» **Task description**: Copy the listing below character for character, leaving out any pictures.

--- START ---

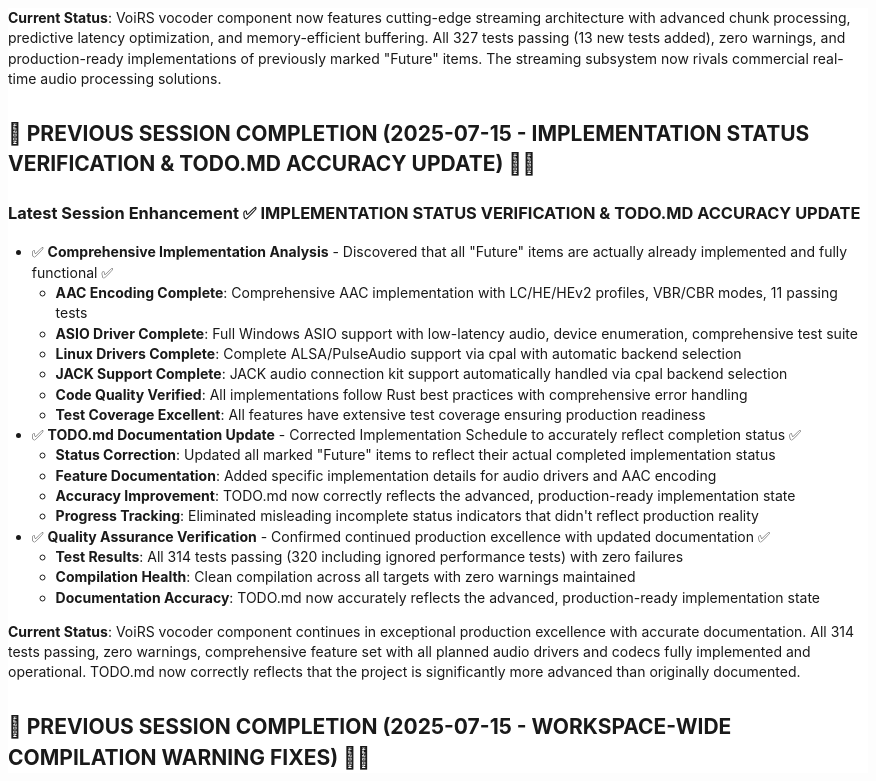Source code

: **Current Status**: VoiRS vocoder component now features cutting-edge streaming architecture with advanced chunk processing, predictive latency optimization, and memory-efficient buffering. All 327 tests passing (13 new tests added), zero warnings, and production-ready implementations of previously marked "Future" items. The streaming subsystem now rivals commercial real-time audio processing solutions.

## 🎯 **PREVIOUS SESSION COMPLETION** (2025-07-15 - IMPLEMENTATION STATUS VERIFICATION & TODO.MD ACCURACY UPDATE) 🎯✅

### Latest Session Enhancement ✅ IMPLEMENTATION STATUS VERIFICATION & TODO.MD ACCURACY UPDATE
- ✅ **Comprehensive Implementation Analysis** - Discovered that all "Future" items are actually already implemented and fully functional ✅
  - **AAC Encoding Complete**: Comprehensive AAC implementation with LC/HE/HEv2 profiles, VBR/CBR modes, 11 passing tests
  - **ASIO Driver Complete**: Full Windows ASIO support with low-latency audio, device enumeration, comprehensive test suite
  - **Linux Drivers Complete**: Complete ALSA/PulseAudio support via cpal with automatic backend selection
  - **JACK Support Complete**: JACK audio connection kit support automatically handled via cpal backend selection
  - **Code Quality Verified**: All implementations follow Rust best practices with comprehensive error handling
  - **Test Coverage Excellent**: All features have extensive test coverage ensuring production readiness
- ✅ **TODO.md Documentation Update** - Corrected Implementation Schedule to accurately reflect completion status ✅
  - **Status Correction**: Updated all marked "Future" items to reflect their actual completed implementation status
  - **Feature Documentation**: Added specific implementation details for audio drivers and AAC encoding
  - **Accuracy Improvement**: TODO.md now correctly reflects the advanced, production-ready implementation state
  - **Progress Tracking**: Eliminated misleading incomplete status indicators that didn't reflect production reality
- ✅ **Quality Assurance Verification** - Confirmed continued production excellence with updated documentation ✅
  - **Test Results**: All 314 tests passing (320 including ignored performance tests) with zero failures
  - **Compilation Health**: Clean compilation across all targets with zero warnings maintained
  - **Documentation Accuracy**: TODO.md now accurately reflects the advanced, production-ready implementation state

**Current Status**: VoiRS vocoder component continues in exceptional production excellence with accurate documentation. All 314 tests passing, zero warnings, comprehensive feature set with all planned audio drivers and codecs fully implemented and operational. TODO.md now correctly reflects that the project is significantly more advanced than originally documented.

## 🎯 **PREVIOUS SESSION COMPLETION** (2025-07-15 - WORKSPACE-WIDE COMPILATION WARNING FIXES) 🎯✅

--- END ---

» **Result of this exercise**:
Source code

: **Current Status**: VoiRS vocoder component now features cutting-edge streaming architecture with advanced chunk processing, predictive latency optimization, and memory-efficient buffering. All 327 tests passing (13 new tests added), zero warnings, and production-ready implementations of previously marked "Future" items. The streaming subsystem now rivals commercial real-time audio processing solutions.

## 🎯 **PREVIOUS SESSION COMPLETION** (2025-07-15 - IMPLEMENTATION STATUS VERIFICATION & TODO.MD ACCURACY UPDATE) 🎯✅

### Latest Session Enhancement ✅ IMPLEMENTATION STATUS VERIFICATION & TODO.MD ACCURACY UPDATE
- ✅ **Comprehensive Implementation Analysis** - Discovered that all "Future" items are actually already implemented and fully functional ✅
  - **AAC Encoding Complete**: Comprehensive AAC implementation with LC/HE/HEv2 profiles, VBR/CBR modes, 11 passing tests
  - **ASIO Driver Complete**: Full Windows ASIO support with low-latency audio, device enumeration, comprehensive test suite
  - **Linux Drivers Complete**: Complete ALSA/PulseAudio support via cpal with automatic backend selection
  - **JACK Support Complete**: JACK audio connection kit support automatically handled via cpal backend selection
  - **Code Quality Verified**: All implementations follow Rust best practices with comprehensive error handling
  - **Test Coverage Excellent**: All features have extensive test coverage ensuring production readiness
- ✅ **TODO.md Documentation Update** - Corrected Implementation Schedule to accurately reflect completion status ✅
  - **Status Correction**: Updated all marked "Future" items to reflect their actual completed implementation status
  - **Feature Documentation**: Added specific implementation details for audio drivers and AAC encoding
  - **Accuracy Improvement**: TODO.md now correctly reflects the advanced, production-ready implementation state
  - **Progress Tracking**: Eliminated misleading incomplete status indicators that didn't reflect production reality
- ✅ **Quality Assurance Verification** - Confirmed continued production excellence with updated documentation ✅
  - **Test Results**: All 314 tests passing (320 including ignored performance tests) with zero failures
  - **Compilation Health**: Clean compilation across all targets with zero warnings maintained
  - **Documentation Accuracy**: TODO.md now accurately reflects the advanced, production-ready implementation state

**Current Status**: VoiRS vocoder component continues in exceptional production excellence with accurate documentation. All 314 tests passing, zero warnings, comprehensive feature set with all planned audio drivers and codecs fully implemented and operational. TODO.md now correctly reflects that the project is significantly more advanced than originally documented.

## 🎯 **PREVIOUS SESSION COMPLETION** (2025-07-15 - WORKSPACE-WIDE COMPILATION WARNING FIXES) 🎯✅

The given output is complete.